Originally Posted by
Ericg
As an end user? Not a whole lot. X is being replaced for a lot of reasons but some of the big ones are: Break the forced backwards compatibility. X used to do a lot of things, many of those things (font rendering, memory management, and a few hundred other things) have since been moved to other, smaller, programs or into the kernel. BUT, some programs still depend on X being able to do those things so they have to stay in the server. Thats why you hear people talking about X12-- its an oppurtunity for the developers to just go "F*ck backwards compatibility" and break as much stuff as they want to modernize the X server.
Unfortunately X is like a brand. And you have to support a lot of stupid stuff to be able to say you speak the "X protocol" so the protocol would either have to be updated (not likely as itd make BSD and Solaris no longer be X compatible) So the only option remaining is a new protocol: Wayland.
Wayland is meant to do something X was never meant to do--- get out of the way. Let the kernel, let the toolkits, let the drivers do their thing and dont have the big bad bouncer that is X in the middle of things saying "No you cant do that because 20 years ago we hadnt thought of that"

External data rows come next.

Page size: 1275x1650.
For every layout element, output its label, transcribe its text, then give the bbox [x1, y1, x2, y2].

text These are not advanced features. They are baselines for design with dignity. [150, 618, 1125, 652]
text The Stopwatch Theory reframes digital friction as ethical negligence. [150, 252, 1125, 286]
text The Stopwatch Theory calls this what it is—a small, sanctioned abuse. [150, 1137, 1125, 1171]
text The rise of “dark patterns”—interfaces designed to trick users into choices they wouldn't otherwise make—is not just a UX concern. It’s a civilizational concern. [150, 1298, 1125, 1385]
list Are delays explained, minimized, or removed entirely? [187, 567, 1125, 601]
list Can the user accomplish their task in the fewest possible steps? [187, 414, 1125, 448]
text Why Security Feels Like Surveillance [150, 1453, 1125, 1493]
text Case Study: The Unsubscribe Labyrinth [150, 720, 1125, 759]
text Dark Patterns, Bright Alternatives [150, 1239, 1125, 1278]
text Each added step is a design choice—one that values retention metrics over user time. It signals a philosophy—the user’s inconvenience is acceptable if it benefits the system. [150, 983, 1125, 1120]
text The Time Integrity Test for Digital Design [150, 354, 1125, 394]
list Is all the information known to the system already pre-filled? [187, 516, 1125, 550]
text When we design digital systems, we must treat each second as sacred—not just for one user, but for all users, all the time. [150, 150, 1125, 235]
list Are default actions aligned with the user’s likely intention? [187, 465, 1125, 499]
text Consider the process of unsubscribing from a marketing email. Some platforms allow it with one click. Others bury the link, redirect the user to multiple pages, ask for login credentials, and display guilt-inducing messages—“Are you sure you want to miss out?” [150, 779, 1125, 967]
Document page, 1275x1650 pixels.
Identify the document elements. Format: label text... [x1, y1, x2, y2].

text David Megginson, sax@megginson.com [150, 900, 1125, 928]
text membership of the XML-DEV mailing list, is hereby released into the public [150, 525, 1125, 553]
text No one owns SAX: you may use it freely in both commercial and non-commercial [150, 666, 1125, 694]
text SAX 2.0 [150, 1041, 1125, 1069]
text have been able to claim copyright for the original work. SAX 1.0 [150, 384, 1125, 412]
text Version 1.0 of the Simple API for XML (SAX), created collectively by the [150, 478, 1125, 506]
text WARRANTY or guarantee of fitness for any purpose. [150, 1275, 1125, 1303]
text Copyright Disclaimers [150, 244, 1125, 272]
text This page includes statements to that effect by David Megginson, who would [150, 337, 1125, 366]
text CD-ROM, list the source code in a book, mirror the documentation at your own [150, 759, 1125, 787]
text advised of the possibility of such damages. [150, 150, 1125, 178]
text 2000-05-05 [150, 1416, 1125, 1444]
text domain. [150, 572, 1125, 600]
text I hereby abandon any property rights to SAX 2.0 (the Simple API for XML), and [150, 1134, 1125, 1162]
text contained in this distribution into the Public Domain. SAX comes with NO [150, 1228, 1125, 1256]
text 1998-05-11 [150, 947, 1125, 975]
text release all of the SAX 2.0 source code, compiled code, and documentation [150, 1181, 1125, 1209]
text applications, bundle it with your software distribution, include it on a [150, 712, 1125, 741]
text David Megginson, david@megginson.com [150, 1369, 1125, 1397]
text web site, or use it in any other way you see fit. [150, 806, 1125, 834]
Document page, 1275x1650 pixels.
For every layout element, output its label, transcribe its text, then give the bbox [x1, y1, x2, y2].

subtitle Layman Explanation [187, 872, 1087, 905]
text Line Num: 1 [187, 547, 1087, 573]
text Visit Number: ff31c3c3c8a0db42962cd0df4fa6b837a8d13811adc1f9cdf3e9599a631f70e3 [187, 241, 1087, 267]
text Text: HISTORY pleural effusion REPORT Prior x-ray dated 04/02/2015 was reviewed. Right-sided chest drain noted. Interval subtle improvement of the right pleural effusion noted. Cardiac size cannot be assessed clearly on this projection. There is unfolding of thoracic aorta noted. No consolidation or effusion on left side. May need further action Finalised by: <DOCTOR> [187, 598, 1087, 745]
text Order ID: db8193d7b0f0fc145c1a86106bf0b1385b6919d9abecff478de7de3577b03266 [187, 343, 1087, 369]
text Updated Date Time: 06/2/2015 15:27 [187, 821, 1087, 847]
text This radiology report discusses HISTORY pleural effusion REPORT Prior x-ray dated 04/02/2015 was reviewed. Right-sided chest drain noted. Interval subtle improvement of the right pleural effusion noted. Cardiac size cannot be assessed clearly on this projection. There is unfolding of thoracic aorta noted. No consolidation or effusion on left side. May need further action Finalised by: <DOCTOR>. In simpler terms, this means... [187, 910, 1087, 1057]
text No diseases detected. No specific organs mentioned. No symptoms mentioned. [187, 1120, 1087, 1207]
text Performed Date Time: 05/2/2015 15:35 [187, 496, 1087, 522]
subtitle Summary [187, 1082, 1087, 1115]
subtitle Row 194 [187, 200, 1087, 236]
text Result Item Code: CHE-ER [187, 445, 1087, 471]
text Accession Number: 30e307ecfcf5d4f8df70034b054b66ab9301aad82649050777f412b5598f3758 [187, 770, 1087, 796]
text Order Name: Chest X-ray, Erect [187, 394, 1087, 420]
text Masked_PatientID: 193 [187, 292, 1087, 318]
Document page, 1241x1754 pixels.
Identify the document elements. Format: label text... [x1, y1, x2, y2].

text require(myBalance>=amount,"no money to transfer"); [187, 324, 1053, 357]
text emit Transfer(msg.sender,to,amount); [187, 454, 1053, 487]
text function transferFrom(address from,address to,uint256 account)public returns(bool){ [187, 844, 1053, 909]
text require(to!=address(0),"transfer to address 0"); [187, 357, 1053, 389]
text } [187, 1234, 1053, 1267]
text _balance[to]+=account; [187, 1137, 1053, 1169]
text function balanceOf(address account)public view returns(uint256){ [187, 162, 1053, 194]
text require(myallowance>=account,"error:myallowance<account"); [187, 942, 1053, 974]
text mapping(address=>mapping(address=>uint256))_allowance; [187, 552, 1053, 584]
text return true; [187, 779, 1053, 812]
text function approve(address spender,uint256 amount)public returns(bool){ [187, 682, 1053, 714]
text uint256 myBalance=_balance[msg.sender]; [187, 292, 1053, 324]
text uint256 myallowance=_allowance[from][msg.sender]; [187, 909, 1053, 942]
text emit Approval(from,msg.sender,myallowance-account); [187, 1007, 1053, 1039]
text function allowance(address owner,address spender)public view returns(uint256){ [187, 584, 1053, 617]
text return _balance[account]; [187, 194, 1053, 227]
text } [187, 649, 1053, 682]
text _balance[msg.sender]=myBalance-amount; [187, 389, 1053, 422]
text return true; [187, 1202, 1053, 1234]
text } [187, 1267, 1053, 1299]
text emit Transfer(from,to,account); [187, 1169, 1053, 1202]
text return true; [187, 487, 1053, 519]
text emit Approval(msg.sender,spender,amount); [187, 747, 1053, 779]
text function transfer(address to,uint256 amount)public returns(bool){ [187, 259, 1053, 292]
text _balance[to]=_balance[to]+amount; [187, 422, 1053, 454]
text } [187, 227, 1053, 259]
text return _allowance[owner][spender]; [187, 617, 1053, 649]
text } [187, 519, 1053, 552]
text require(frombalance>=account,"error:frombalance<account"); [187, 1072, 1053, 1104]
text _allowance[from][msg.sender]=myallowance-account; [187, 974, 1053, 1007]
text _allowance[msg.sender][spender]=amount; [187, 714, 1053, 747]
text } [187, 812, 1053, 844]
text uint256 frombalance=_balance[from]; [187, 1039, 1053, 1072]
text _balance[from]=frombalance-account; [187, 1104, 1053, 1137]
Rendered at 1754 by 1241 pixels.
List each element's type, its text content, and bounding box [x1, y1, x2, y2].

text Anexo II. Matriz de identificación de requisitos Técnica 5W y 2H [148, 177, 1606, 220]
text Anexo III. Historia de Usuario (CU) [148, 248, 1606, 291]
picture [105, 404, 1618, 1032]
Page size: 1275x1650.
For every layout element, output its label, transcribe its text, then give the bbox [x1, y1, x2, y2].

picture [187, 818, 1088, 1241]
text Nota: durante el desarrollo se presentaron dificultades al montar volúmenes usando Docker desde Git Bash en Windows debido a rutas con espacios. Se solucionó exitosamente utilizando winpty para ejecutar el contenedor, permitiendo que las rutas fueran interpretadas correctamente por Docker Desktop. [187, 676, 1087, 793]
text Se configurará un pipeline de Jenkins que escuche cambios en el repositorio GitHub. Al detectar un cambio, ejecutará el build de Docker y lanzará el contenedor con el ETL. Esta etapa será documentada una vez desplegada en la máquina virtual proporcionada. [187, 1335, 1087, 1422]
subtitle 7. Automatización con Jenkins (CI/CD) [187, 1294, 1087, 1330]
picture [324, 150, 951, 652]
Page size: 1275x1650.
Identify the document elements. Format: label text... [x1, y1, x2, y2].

A nice little side affect of this will be more portable toolkits. GTK and QT and KDElibs and EFL will have to support X and Wayland at the same time because some users will be on X, some on Wayland, that means the libraries cant care about what protocol they are speaking--it has to be abstracted away. This way, if 10 years from now we decide that Wayland was great for 2012 but not so great for 2022, hopefully moving to a new backend will be easier because the toolkits ALREADY have to be fairly backend agnostic.